> [Task details] Copy the text on physical therapy modalities word for word, from "Intermittency is an" up to and including "of cutaneous stimulation.".

Physical therapy modalities refer to those treatments that utilize an instrument, device, or agent to accomplish the desired effect. These are sensory stimulation, ultrasound, electrogalvanic stimulation (EGS), and deep heat.
Sensory stimulation can be divided into several categories according to the tissue and mode of stimulation: cutaneous, transcutaneous, and percutaneous.
Cutaneous stimulation. Although the stimulation of skin has been used to obtain relief from pain since ancient times, it has only been during the last few decades that some understanding of the mechanism involved has come to light, along with a revival of many old remedies. The effect occurs through stimulation of thick myelinated cutaneous afferents, A-beta neurons chiefly.132,133 Whether other inhibitory mechanisms are involved remains to be determined.
There are many forms of cutaneous stimulation that effectively attenuate pain. Perhaps the oldest and most natural is pressing or rubbing the skin over the site of injury. Superficial massage is an important means of reducing pain (Fig 9-6). It is enhanced by adding a stimulating substance such as alcohol or menthol ointment.
Counterirritation is an age-old pain remedy. 134 Mustard plasters can still be remembered by many. It is well known that mild stimulation of nociceptors also increases pain-inhibitory mechanisms. A mixture of aconite and iodine has been used for this purpose by dental clinicians. Currently, vapocoolant therapy is important in relieving myofascial trigger point pain (Fig 9-7). Initially thought to be effective through its local anesthetic action, it is now recognized that the vapocoolant mildly stimulates the cutaneous nociceptors as well as the thicker A-beta fibers. Thus, the body’s pain inhibitory system is activated. As long ago as 1902, ethyl chloride was strayed on the eardrum to alleviate the pain of otitis media.135 Kraus136 introduced the use of ethyl chloride spray for the treatment of painful motion in 1941. Travell advocated its use in 1949 for the treatment of somatic trigger areas137 and in 1952 for treating skeletal myospasms.138 Schwartz139 applied it to the treatment of painful mandibular movement in 1954.
Intermittency is an essential element in vapocoolant therapy and probably is the reason why it is more effective than are other forms of thermal therapy. Thick afferents adapt quickly to stimulation and therefore are more reactive to gradient changes. The application of heat and cold to obtund pain is very old. It has long been known to be more effective when the heat and cold are applied alternately for brief periods (Fig 9-8). Infrared heat is another form of cutaneous stimulation.
The use of mechanical vibration to relieve pain is an old pain remedy. It has been reported that at least one third of patients obtain complete relief from dental pain by this method, and the period of relief outlasts the stimulation by several hours.140,141,142,143 Mechanical vibration also enhances the effect of transcutaneous electrical stimulation in about half the subjects.144 Lundeberg 145 reported that in a study of 267 patients with chronic neuropathic or musculoskeletal pain treated with vibratory stimulation, 59% achieved more than 50% relief.

> [Provided information]
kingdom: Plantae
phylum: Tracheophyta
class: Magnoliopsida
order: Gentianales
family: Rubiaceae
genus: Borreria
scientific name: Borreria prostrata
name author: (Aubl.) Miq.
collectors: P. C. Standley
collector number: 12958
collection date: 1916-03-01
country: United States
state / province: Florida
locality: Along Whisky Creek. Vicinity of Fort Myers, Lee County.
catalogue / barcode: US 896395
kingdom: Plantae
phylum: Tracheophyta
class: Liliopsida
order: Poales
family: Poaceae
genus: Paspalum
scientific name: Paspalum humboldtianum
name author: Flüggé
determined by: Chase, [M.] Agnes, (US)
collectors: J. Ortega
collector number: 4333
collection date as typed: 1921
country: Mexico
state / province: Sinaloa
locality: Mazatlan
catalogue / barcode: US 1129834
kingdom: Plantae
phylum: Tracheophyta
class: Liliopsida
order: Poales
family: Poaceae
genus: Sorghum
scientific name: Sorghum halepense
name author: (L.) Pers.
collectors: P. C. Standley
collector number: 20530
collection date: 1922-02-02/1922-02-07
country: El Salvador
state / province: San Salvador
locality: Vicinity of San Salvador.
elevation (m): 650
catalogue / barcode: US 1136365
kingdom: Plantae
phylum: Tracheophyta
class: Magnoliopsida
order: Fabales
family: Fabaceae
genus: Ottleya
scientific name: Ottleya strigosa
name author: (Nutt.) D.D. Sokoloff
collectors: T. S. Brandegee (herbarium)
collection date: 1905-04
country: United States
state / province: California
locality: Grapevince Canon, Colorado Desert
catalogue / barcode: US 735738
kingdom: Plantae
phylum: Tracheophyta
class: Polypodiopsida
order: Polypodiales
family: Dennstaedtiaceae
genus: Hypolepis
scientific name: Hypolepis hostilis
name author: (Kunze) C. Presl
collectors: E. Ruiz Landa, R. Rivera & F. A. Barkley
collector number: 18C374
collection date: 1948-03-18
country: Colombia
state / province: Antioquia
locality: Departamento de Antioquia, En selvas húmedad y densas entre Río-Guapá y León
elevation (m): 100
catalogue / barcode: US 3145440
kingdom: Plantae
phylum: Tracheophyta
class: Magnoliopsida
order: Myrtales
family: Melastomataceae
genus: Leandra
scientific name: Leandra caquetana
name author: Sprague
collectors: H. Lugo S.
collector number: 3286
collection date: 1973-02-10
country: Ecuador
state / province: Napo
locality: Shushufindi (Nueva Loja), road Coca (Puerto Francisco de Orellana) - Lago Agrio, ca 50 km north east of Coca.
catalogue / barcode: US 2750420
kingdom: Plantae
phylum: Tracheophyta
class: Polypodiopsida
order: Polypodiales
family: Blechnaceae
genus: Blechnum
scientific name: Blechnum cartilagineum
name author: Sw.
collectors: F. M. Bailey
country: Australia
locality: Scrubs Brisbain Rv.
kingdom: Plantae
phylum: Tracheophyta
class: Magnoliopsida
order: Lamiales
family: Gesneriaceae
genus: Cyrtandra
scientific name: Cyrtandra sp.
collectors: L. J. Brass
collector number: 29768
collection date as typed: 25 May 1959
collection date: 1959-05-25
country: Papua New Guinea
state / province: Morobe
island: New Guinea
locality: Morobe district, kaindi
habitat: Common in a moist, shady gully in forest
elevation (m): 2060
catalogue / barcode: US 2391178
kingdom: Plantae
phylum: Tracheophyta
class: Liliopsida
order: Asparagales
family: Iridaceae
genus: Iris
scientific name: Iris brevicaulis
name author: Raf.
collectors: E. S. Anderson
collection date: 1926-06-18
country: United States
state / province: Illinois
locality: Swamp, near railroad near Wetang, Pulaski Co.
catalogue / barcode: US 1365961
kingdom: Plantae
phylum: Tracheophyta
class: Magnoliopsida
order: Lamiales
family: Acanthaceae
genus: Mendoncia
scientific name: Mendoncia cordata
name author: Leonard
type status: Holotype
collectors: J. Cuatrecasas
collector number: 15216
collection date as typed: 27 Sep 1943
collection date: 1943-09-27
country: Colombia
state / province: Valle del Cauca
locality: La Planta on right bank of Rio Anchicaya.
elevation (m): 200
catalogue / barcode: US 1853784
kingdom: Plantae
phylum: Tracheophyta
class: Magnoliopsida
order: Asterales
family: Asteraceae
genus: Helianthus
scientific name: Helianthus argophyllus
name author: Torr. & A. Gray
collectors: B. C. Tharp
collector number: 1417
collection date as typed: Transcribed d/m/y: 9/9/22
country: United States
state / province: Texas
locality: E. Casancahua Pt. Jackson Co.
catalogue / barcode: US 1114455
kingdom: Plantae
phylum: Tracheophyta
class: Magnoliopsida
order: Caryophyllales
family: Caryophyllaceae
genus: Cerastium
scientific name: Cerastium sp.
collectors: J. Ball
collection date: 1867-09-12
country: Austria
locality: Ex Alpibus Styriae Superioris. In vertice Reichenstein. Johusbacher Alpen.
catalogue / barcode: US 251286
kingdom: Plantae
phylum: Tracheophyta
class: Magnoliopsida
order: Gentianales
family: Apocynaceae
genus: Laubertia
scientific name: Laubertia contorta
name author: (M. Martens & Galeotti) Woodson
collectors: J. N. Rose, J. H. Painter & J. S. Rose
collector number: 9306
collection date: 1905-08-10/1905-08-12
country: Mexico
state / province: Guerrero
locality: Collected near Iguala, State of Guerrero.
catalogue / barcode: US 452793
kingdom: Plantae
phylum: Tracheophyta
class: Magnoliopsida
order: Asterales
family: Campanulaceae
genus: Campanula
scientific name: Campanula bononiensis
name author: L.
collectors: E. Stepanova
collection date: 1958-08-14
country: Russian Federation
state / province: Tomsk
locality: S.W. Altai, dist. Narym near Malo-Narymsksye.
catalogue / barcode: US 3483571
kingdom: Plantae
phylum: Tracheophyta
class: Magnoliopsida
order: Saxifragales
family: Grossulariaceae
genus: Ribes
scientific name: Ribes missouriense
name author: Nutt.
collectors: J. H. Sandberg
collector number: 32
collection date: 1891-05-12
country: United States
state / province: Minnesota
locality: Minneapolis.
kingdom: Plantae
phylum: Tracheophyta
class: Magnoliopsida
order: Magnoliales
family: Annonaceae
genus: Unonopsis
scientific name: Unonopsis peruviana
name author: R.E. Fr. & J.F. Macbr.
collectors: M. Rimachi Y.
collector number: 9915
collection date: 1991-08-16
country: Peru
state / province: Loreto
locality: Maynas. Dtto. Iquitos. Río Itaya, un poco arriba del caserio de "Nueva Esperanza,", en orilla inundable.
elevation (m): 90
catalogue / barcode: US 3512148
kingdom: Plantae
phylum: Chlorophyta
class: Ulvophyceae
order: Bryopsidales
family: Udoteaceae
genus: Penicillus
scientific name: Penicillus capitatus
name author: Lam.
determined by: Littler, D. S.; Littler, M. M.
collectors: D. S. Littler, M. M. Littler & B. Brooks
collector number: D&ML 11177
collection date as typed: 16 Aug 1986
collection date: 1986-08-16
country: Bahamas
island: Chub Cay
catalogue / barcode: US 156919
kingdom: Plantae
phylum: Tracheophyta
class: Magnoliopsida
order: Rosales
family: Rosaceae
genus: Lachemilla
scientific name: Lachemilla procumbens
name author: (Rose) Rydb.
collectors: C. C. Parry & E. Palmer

> [Output]
Intermittency is an essential element in vapocoolant therapy and probably is the reason why it is more effective than are other forms of thermal therapy. Thick afferents adapt quickly to stimulation and therefore are more reactive to gradient changes. The application of heat and cold to obtund pain is very old. It has long been known to be more effective when the heat and cold are applied alternately for brief periods (Fig 9-8). Infrared heat is another form of cutaneous stimulation.